# Can you feed guinea pigs rabbit food?



## Kittikity

I know that guinea pigs need more vitamin c then rabbits.. But other than that, is there any other major differences in their feed? I can supplement the vitamin c.. I want to feed the rabbits as many greens as I can.. But until I do, I'm going to need to give them rabbit feed.. I figure why buy the guinea pigs (I only have two as pets) separate food if I can just feed them what I'll already have..


----------



## ladysown

just add vitamin c to their water (need to change daily), or give 1/4 tab of chewable vitamin c to each piggie every day. LOTS of people do that. Piggies I find are a bit smarter than rabbits, they tend not to eat something which is bad for them - whereas rabbits can be fooled into it easier. Piggies tend to take their time about sampling new to them food. I find that most take readily to grass, and then they develop preferences, one will like celery and apples where another won't touch the stuff but will down green peppers (europe I think you call that paprika?) like no one business. Fun, but a bit odd.

────

Instructions:
a - Summarize the guinea pig thread above in two sentences.
b - In the guinea pig thread, how much chewable vitamin C does the reply suggest giving each guinea pig every day?
c - Reproduce a stretch of the guinea pig thread word for word: begin at the words "## ladysown" and stop after "but a bit odd.".

Material provided:
────

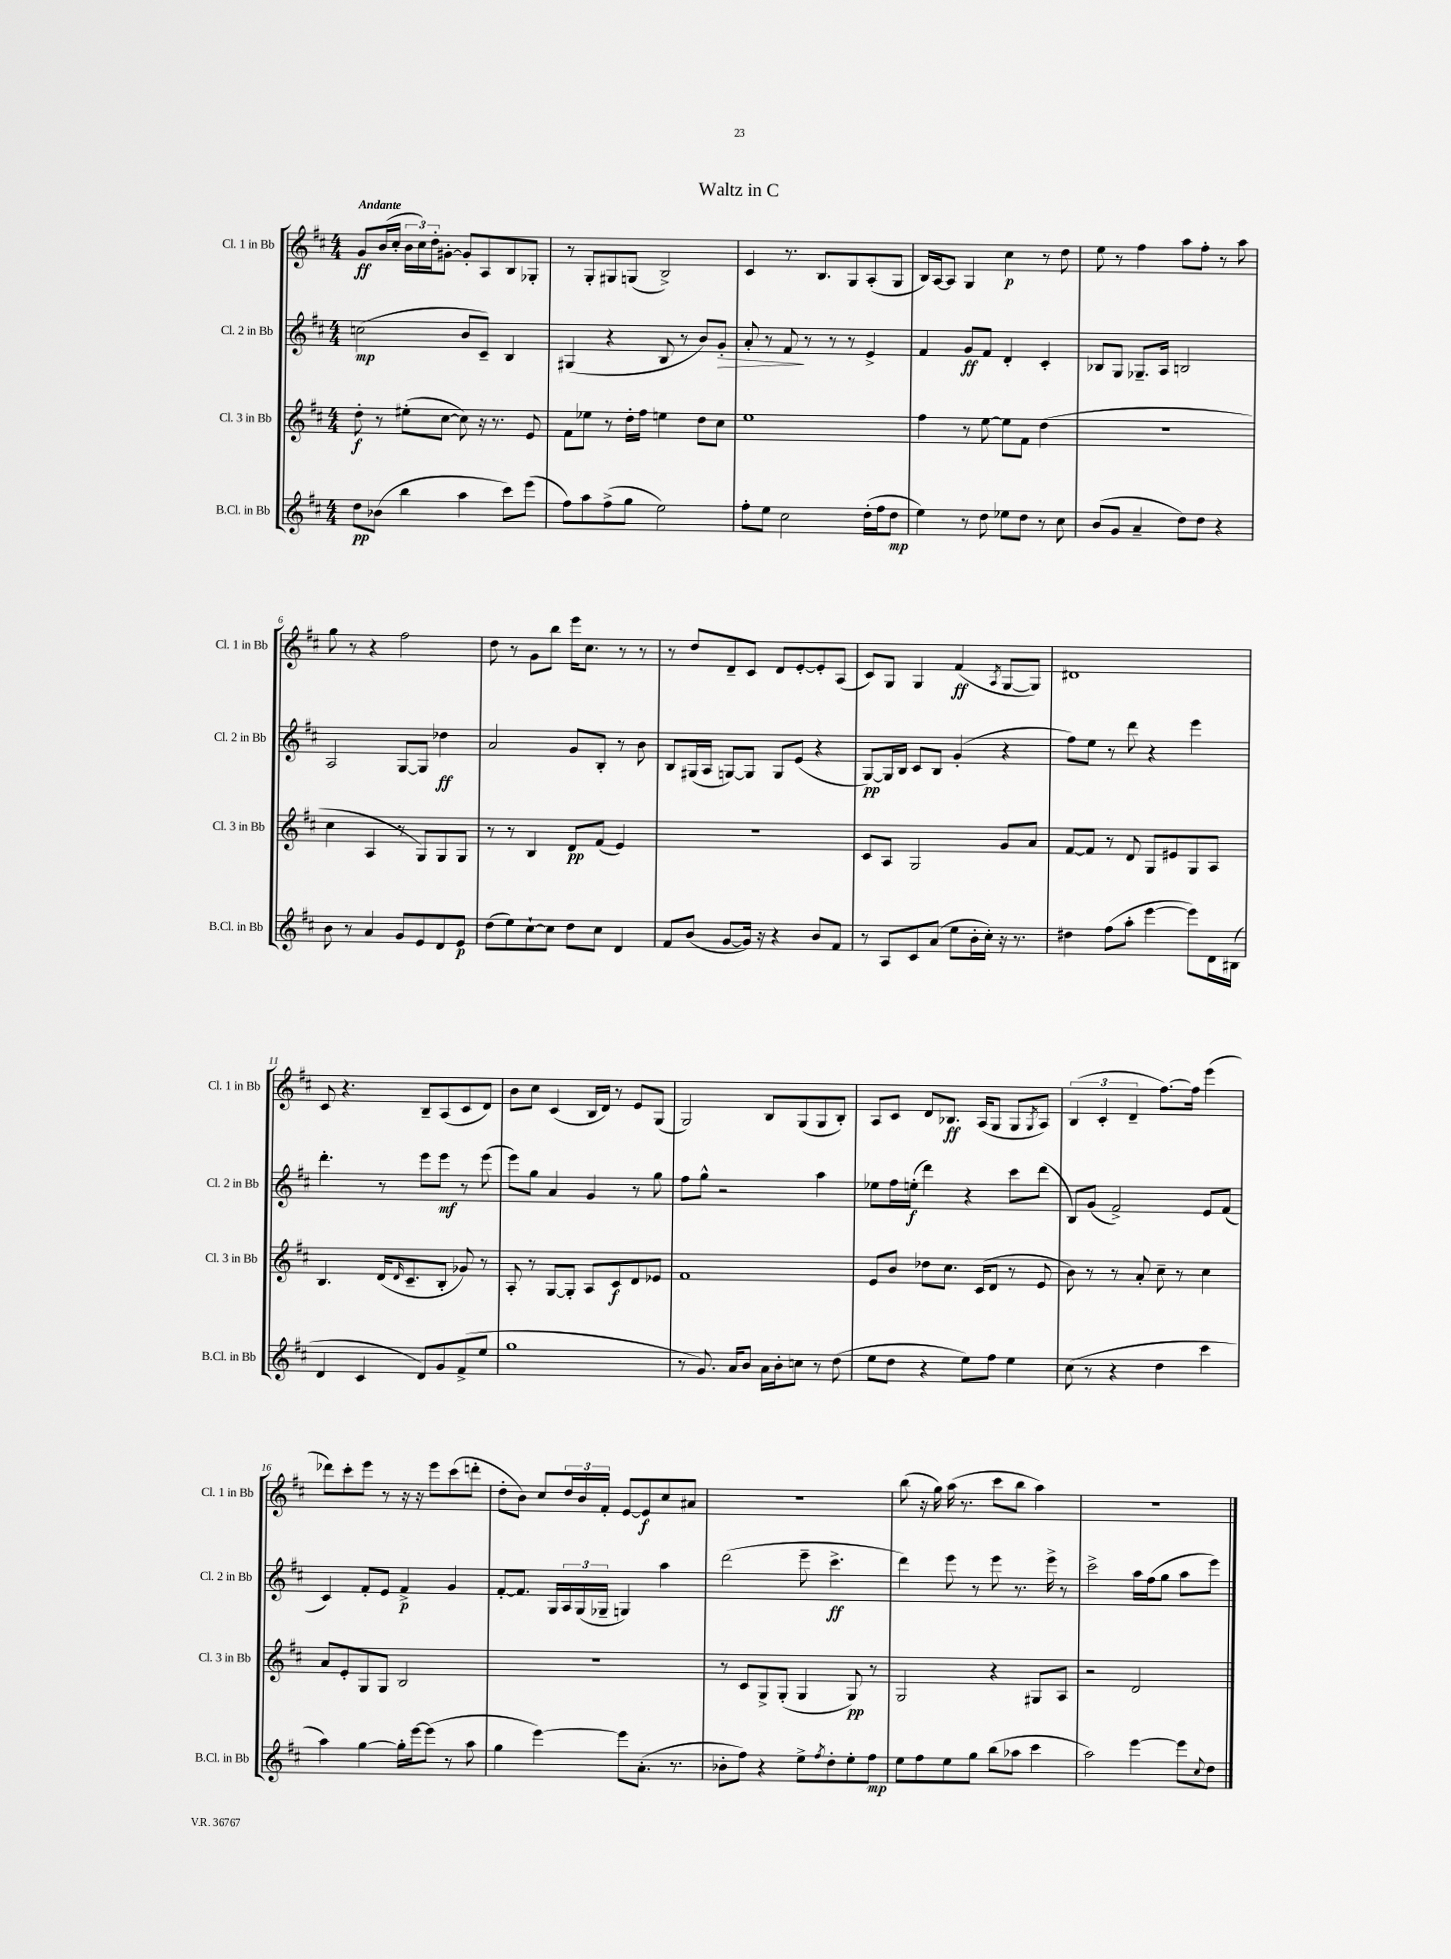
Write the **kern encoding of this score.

────

Answers to the tasks:
a - A poster who keeps two pet guinea pigs asks whether they can eat the rabbit feed already on hand, noting that guinea pigs need more vitamin C than rabbits and that the vitamin C could be supplemented. A reply recommends adding vitamin C to their water, changed daily, or giving each one a quarter tab of chewable vitamin C every day, and observes that guinea pigs are slower than rabbits to eat unfamiliar food and tend to avoid what is bad for them.

b - A quarter (1/4) of a tab.

c -
## ladysown

just add vitamin c to their water (need to change daily), or give 1/4 tab of chewable vitamin c to each piggie every day. LOTS of people do that. Piggies I find are a bit smarter than rabbits, they tend not to eat something which is bad for them - whereas rabbits can be fooled into it easier. Piggies tend to take their time about sampling new to them food. I find that most take readily to grass, and then they develop preferences, one will like celery and apples where another won't touch the stuff but will down green peppers (europe I think you call that paprika?) like no one business. Fun, but a bit odd.